**The task:** Where the string "lines" occurs in a line of the data below, that line should be copied.

**Data provided:**
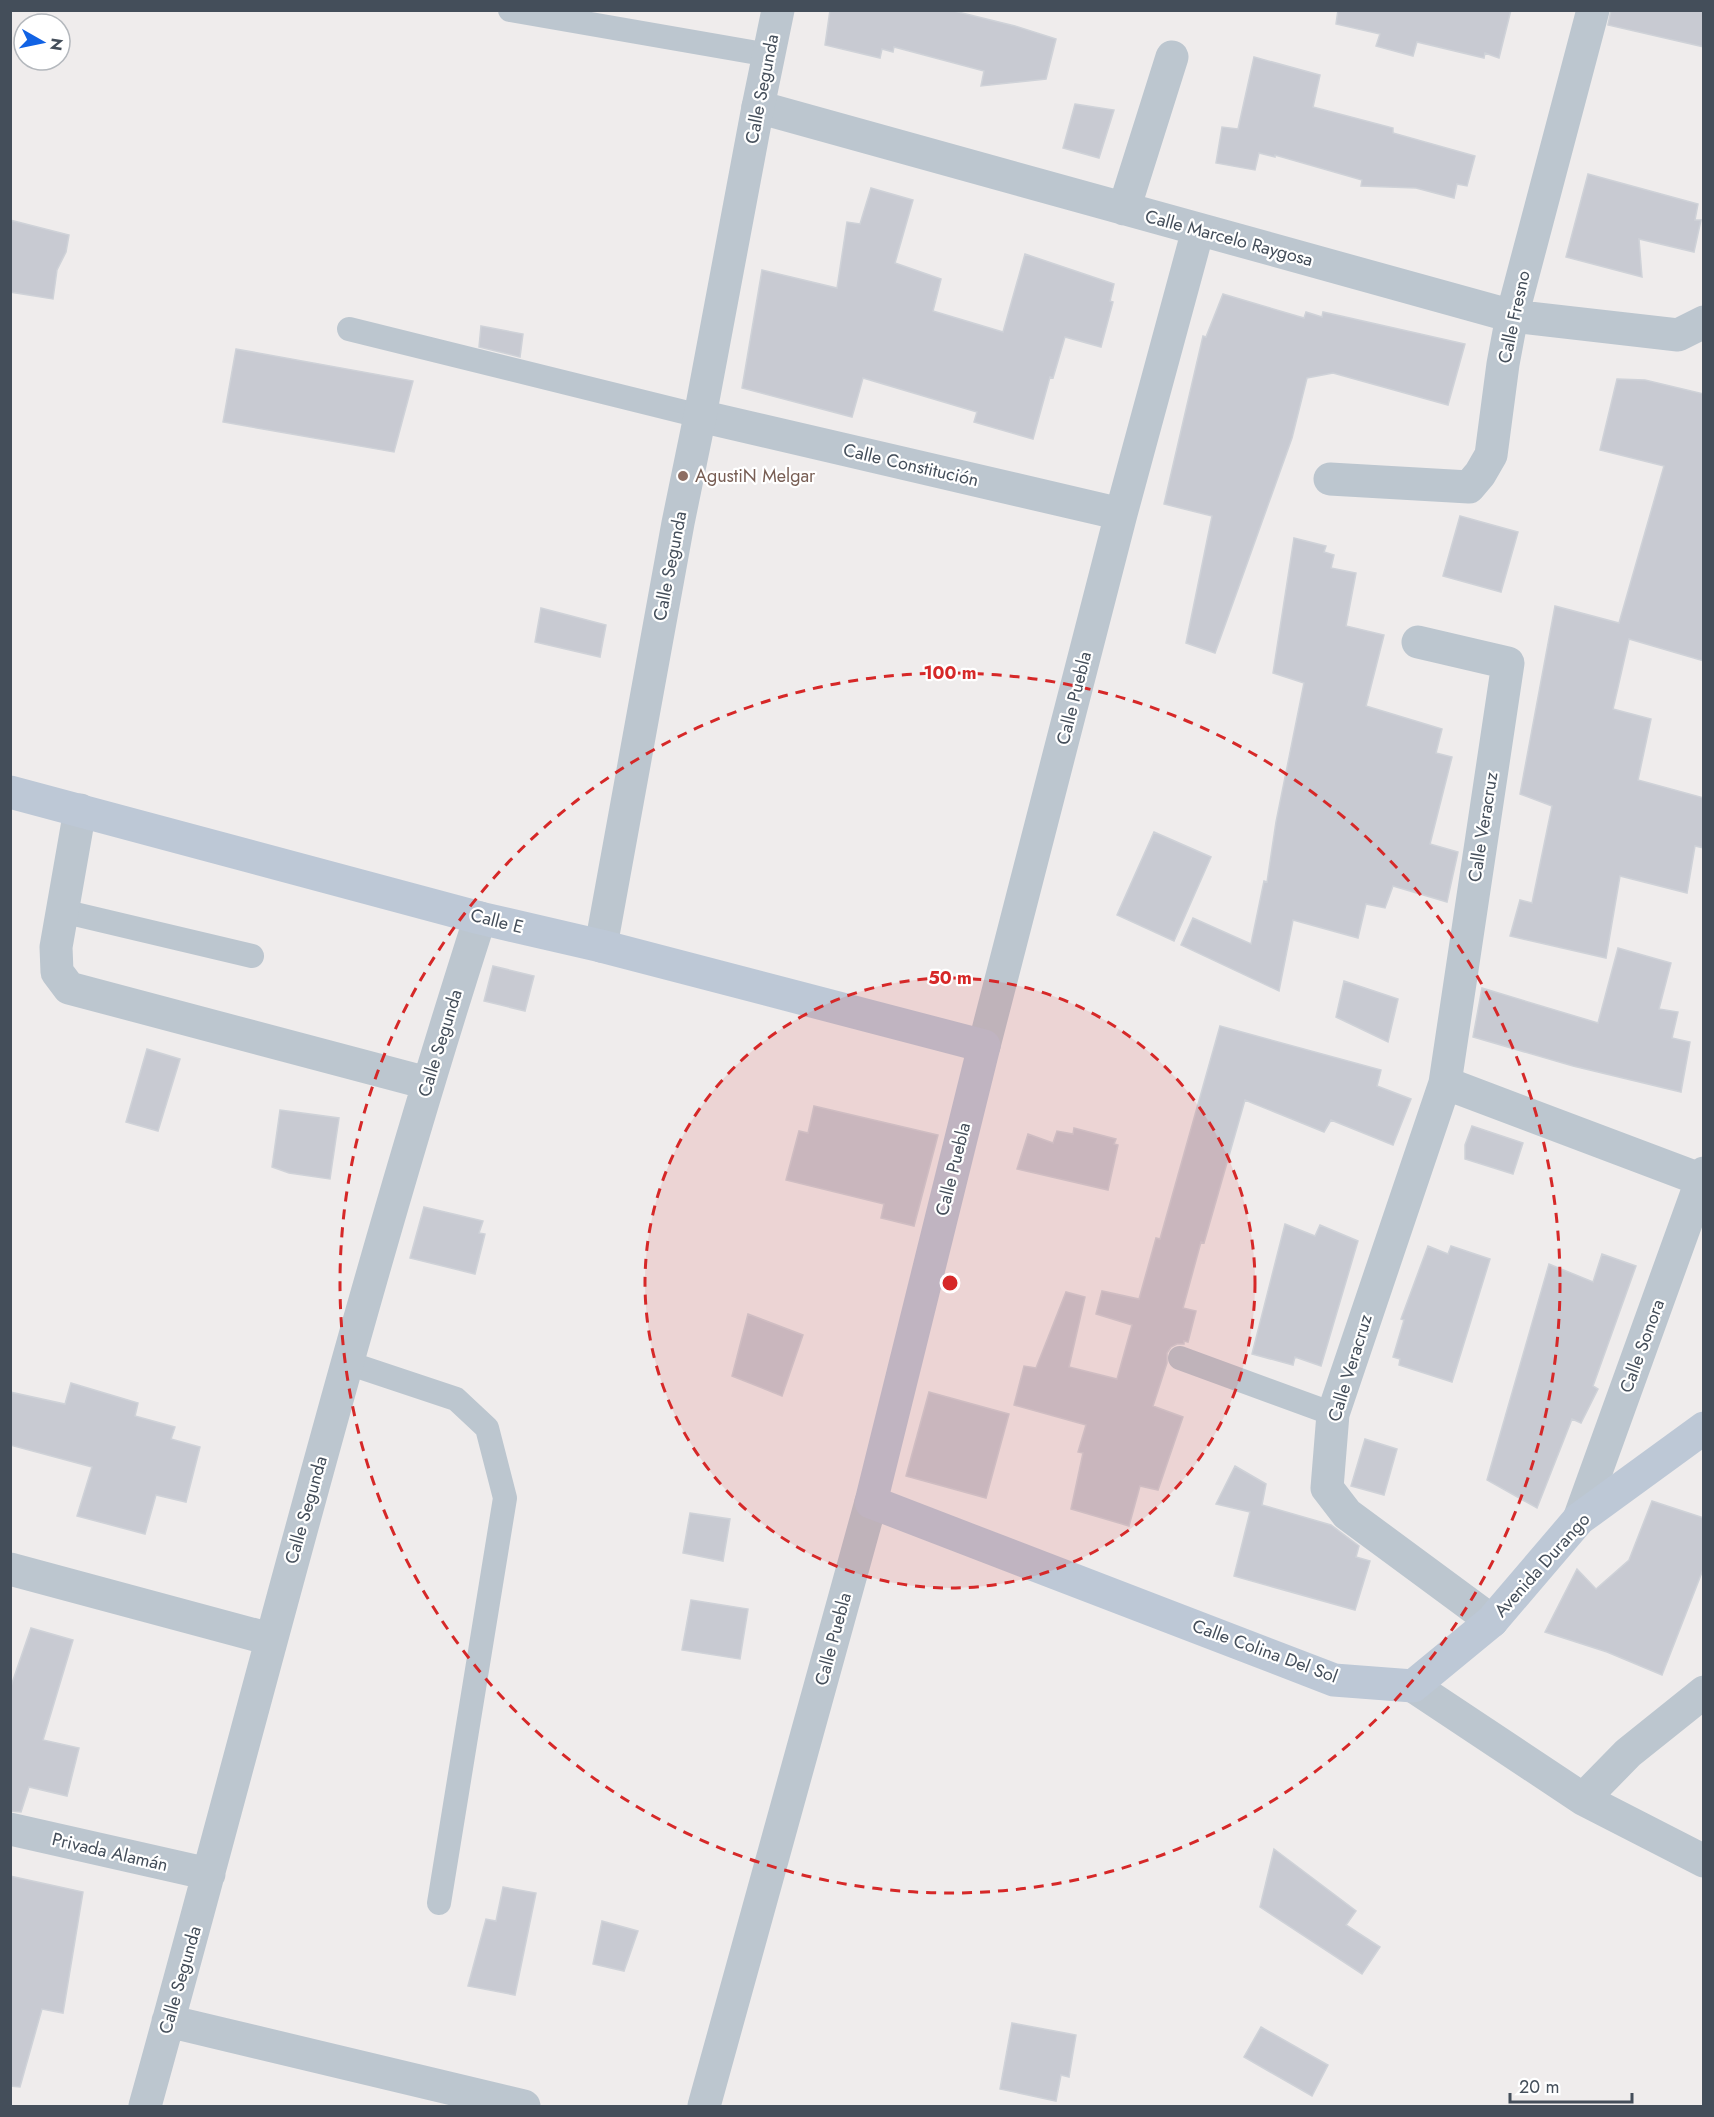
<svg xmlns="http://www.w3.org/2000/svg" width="1714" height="2117" font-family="Jost,sans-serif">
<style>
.building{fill:#c8cad2;stroke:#cfd2d8;stroke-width:1.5}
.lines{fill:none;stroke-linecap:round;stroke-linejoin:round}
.service{stroke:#bcc6cf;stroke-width:24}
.minor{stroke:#bcc6cf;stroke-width:33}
.tertiary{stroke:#bcc6cf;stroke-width:33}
.secondary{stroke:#bdc8d6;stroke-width:33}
.ring{fill:none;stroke:#d62828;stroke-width:3;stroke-dasharray:10 8}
.education-dot{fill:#8d6e63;stroke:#fff;stroke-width:2}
.labels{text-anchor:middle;stroke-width:4.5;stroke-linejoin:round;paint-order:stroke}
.street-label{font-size:18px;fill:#444e5a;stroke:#fff}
.education-label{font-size:18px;fill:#785e54;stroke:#fff;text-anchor:start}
.centre{fill:#d62828;stroke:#fff;stroke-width:3}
.ring-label{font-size:18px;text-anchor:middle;font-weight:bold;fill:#d62828;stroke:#fff;stroke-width:4.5;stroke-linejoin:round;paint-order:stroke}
</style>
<rect width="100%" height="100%" fill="#efecec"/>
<path class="building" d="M 830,10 L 950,10 L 1015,26 L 1056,39 L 1046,79 L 981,86 L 984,71 L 894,47 L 893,52 L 882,49 L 880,58 L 825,45 Z
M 1338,10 L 1511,10 L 1499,58 L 1485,53 L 1484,58 L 1417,42 L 1413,56 L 1376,46 L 1380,34 L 1336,24 Z
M 1611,10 L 1704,10 L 1704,47 L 1608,25 Z
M 1254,57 L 1320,75 L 1313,107 L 1393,128 L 1393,133 L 1475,156 L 1467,186 L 1457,184 L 1454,198 L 1416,188 L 1361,186 L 1362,180 L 1275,155 L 1275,157 L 1259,153 L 1255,170 L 1216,163 L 1222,127 L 1238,129 Z
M 1075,104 L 1114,110 L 1099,158 L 1063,148 Z
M 1588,174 L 1698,204 L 1695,220 L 1701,220 L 1694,252 L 1639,239 L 1642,277 L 1566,257 Z
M 871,188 L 913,200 L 895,263 L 941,279 L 933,311 L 1003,332 L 1025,254 L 1114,284 L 1110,301 L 1113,302 L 1101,347 L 1065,337 L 1053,378 L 1050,377 L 1033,439 L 974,422 L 977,412 L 863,378 L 852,417 L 742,388 L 762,270 L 837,288 L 847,222 L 860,224 Z
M 10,220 L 69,235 L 66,252 L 57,270 L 53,299 L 10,292 Z
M 1223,294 L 1304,318 L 1306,312 L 1322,317 L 1323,312 L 1465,344 L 1448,405 L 1333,373 L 1307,378 L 1292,438 L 1215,653 L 1186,643 L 1212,516 L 1164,504 L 1203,336 L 1206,337 Z
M 481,326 L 523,334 L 520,357 L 479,347 Z
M 236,349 L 413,381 L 394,452 L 223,422 Z
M 1617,379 L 1645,380 L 1704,394 L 1704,661 L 1629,639 L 1613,709 L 1651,719 L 1638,780 L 1704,798 L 1704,848 L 1695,846 L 1687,893 L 1620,876 L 1606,958 L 1510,936 L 1520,900 L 1532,903 L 1552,806 L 1520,794 L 1555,606 L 1619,623 L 1664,466 L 1600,450 Z
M 1460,516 L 1518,532 L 1501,592 L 1443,576 Z
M 1294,538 L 1326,546 L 1324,552 L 1334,555 L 1331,568 L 1356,573 L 1346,626 L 1384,635 L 1366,706 L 1442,729 L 1436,753 L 1452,757 L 1430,844 L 1458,852 L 1447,902 L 1393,886 L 1385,908 L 1366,904 L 1358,938 L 1293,920 L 1279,991 L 1181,945 L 1193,918 L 1251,944 L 1264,881 L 1267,882 L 1276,822 L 1304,683 L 1273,673 Z
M 541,608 L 606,625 L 600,657 L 535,642 Z
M 1154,832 L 1211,857 L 1174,941 L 1117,915 Z
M 1618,948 L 1671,963 L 1659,1009 L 1678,1012 L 1672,1038 L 1690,1042 L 1681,1092 L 1573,1066 L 1473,1037 L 1482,988 L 1598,1023 Z
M 493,966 L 534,976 L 525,1011 L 484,1001 Z
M 1344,981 L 1398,999 L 1388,1042 L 1336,1017 Z
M 1220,1026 L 1381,1070 L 1377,1086 L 1411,1099 L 1393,1145 L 1331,1120 L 1324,1132 L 1245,1100 L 1204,1243 L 1201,1242 L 1183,1308 L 1196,1311 L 1188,1342 L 1184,1341 L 1184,1344 L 1177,1344 L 1171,1347 L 1167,1353 L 1167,1363 L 1153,1406 L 1183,1417 L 1158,1490 L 1140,1486 L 1129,1526 L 1071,1509 L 1083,1453 L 1078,1452 L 1086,1425 L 1014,1405 L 1024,1366 L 1036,1368 L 1066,1292 L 1085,1297 L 1069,1367 L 1117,1379 L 1132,1325 L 1096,1314 L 1102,1291 L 1139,1299 L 1156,1238 L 1160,1239 Z
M 147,1049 L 180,1059 L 158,1131 L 126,1122 Z
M 814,1106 L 938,1135 L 914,1226 L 881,1218 L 884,1204 L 786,1180 L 799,1131 L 808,1133 Z
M 280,1110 L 339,1118 L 330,1179 L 289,1173 L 272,1167 Z
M 1472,1126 L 1523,1143 L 1513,1174 L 1465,1159 L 1465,1145 Z
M 1074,1128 L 1116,1139 L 1114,1144 L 1118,1145 L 1108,1190 L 1017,1169 L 1028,1134 L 1053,1143 L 1057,1131 L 1073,1134 Z
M 424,1207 L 483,1221 L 479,1233 L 485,1234 L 475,1274 L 410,1258 Z
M 1285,1224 L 1315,1236 L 1320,1225 L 1358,1241 L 1321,1366 L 1295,1357 L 1293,1365 L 1252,1354 Z
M 1428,1246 L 1448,1254 L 1451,1246 L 1490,1259 L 1452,1382 L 1399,1365 L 1400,1359 L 1393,1357 L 1404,1320 L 1401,1319 Z
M 1602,1254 L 1636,1266 L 1593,1386 L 1598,1389 L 1581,1423 L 1572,1419 L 1537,1508 L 1487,1480 L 1549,1264 L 1593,1282 Z
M 748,1314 L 803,1335 L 782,1396 L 732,1376 Z
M 71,1383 L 138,1403 L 135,1416 L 175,1427 L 171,1439 L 200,1447 L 186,1502 L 156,1495 L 145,1534 L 77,1516 L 92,1467 L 10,1445 L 10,1392 L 65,1404 Z
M 929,1392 L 1009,1414 L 986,1498 L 906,1476 Z
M 1365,1439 L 1397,1449 L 1384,1495 L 1351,1486 Z
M 1235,1466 L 1266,1484 L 1262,1505 L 1331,1525 L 1359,1546 L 1356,1557 L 1370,1561 L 1355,1610 L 1234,1576 L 1250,1512 L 1216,1504 Z
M 1652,1501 L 1704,1518 L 1704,1567 L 1662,1675 L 1607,1652 L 1545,1632 L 1577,1569 L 1596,1589 L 1629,1560 Z
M 690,1513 L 730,1519 L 723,1561 L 683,1553 Z
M 691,1600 L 748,1609 L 740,1659 L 682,1650 Z
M 31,1628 L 73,1640 L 43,1740 L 79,1748 L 67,1796 L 29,1787 L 21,1812 L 10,1811 L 10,1689 Z
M 1274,1849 L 1356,1911 L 1346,1925 L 1380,1947 L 1362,1974 L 1260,1907 Z
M 10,1876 L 83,1892 L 63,2013 L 42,2009 L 20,2087 L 10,2086 Z
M 503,1887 L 536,1893 L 515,1995 L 468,1986 L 486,1919 L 496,1921 Z
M 602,1921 L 638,1931 L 624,1971 L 593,1964 Z
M 1012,2023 L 1076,2035 L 1069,2077 L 1061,2075 L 1056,2101 L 1000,2089 Z
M 1261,2027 L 1328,2065 L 1312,2096 L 1244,2057 Z"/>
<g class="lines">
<path class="service" d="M 510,10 L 769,55
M 349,329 L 700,416
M 62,911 L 252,956
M 1180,1358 L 1333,1414
M 348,1363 L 456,1399 L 487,1428 L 505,1498 L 439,1903"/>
<path class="minor" d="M 758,107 L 1512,316 L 1678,335 L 1704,322
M 1124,209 L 1172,57
M 700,416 L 1121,514
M 1330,479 L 1469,487 L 1480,474 L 1491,455 L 1503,364 L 1512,316 L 1593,10
M 1418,642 L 1508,663 L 1445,1083 L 1333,1414 L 1327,1488 L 1347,1514 L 1492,1621
M 80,810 L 56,947 L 57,972 L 69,988 L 427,1083
M 984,1046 L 1121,514 L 1198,230
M 1445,1083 L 1702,1180
M 1579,1519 L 1704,1173
M 10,1569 L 270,1639
M 1413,1686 L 1583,1799 L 1704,1861
M 1583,1799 L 1628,1753 L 1704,1692
M 10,1829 L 209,1874
M 168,2021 L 524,2106
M 145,2106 C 255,1710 354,1310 480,918
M 704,2106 L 871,1502"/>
<path class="tertiary" d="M 601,946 L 678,523 L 700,416 L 758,107 L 778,10"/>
<path class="secondary" d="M 10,792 L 480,918 L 601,946 L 984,1046 L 871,1502 L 1334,1680 L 1413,1686 L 1492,1621 L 1579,1519 L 1704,1428"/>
</g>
<circle cx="950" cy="1283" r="305" fill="#d62828" fill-opacity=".12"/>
<g class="ring">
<circle cx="950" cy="1283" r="305"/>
<circle cx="950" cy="1283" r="610"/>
</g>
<circle class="education-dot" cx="683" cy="476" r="6"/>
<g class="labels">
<g class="street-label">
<text transform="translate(762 89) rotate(-79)" y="6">Calle Segunda</text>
<text transform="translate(1229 238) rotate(15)" y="6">Calle Marcelo Raygosa</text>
<text transform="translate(1514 317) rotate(-78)" y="6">Calle Fresno</text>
<text transform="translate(911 465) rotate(13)" y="6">Calle Constitución</text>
<text transform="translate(670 566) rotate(-79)" y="6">Calle Segunda</text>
<text transform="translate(1074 698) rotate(-76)" y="6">Calle Puebla</text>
<text transform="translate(1483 827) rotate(-81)" y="6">Calle Veracruz</text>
<text transform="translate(497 921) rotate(14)" y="6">Calle E</text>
<text transform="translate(440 1043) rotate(-73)" y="6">Calle Segunda</text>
<text transform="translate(953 1169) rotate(-76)" y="6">Calle Puebla</text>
<text transform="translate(1642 1346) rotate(-70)" y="6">Calle Sonora</text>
<text transform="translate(1350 1368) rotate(-73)" y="6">Calle Veracruz</text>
<text transform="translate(306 1510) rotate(-74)" y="6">Calle Segunda</text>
<text transform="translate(1542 1565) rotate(-48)" y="6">Avenida Durango</text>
<text transform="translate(833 1639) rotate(-75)" y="6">Calle Puebla</text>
<text transform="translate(1265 1651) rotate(20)" y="6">Calle Colina Del Sol</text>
<text transform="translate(110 1852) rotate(13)" y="6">Privada Alamán</text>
<text transform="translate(180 1980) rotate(-74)" y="6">Calle Segunda</text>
</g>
<g class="education-label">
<text x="695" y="482">AgustiN Melgar</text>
</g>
</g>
<circle cx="950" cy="1283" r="9" class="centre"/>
<g class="ring-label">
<text x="950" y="679">100 m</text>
<text x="950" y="984">50 m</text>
</g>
<rect width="1714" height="2117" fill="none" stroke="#444e5a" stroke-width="24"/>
<g transform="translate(42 42) rotate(99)"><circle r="28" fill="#ffffff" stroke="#b4b8bd" stroke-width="1.5"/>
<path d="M0-4.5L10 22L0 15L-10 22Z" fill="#1162e4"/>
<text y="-9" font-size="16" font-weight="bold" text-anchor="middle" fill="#444e5a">N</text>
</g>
<path d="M1510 2093v9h122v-9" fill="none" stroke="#444e5a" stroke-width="3"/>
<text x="1519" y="2093" font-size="18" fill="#444e5a" stroke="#ffffff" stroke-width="4.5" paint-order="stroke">20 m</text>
</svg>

**Result:**
.lines{fill:none;stroke-linecap:round;stroke-linejoin:round}
<g class="lines">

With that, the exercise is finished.